## Work instructions:
Please write out the text of the records below again, word for word, and leave the pictures out of your answer.

*** Opening Provided data ***

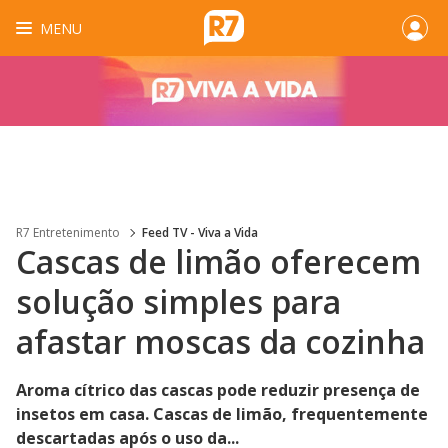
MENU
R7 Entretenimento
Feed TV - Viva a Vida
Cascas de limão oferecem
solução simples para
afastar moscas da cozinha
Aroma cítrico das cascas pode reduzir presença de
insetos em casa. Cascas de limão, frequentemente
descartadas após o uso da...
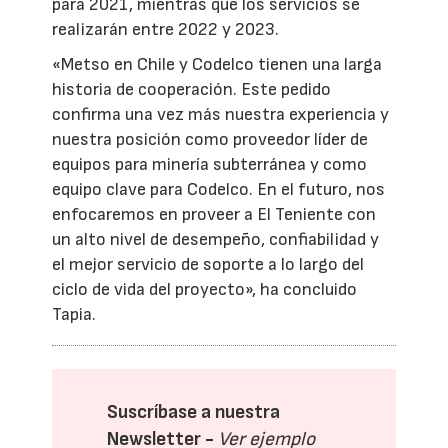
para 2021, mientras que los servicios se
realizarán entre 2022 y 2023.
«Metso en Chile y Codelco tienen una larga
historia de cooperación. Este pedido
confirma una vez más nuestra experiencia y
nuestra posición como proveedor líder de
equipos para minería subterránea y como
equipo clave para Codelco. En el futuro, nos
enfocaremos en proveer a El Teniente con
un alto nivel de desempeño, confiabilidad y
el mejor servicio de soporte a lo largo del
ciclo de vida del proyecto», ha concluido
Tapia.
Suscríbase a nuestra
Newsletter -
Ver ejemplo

*** Closing Provided data ***

## Exercise answer:
MENU
R7 Entretenimento
Feed TV - Viva a Vida
Cascas de limão oferecem
solução simples para
afastar moscas da cozinha
Aroma cítrico das cascas pode reduzir presença de
insetos em casa. Cascas de limão, frequentemente
descartadas após o uso da...
para 2021, mientras que los servicios se
realizarán entre 2022 y 2023.
«Metso en Chile y Codelco tienen una larga
historia de cooperación. Este pedido
confirma una vez más nuestra experiencia y
nuestra posición como proveedor líder de
equipos para minería subterránea y como
equipo clave para Codelco. En el futuro, nos
enfocaremos en proveer a El Teniente con
un alto nivel de desempeño, confiabilidad y
el mejor servicio de soporte a lo largo del
ciclo de vida del proyecto», ha concluido
Tapia.
Suscríbase a nuestra
Newsletter -
Ver ejemplo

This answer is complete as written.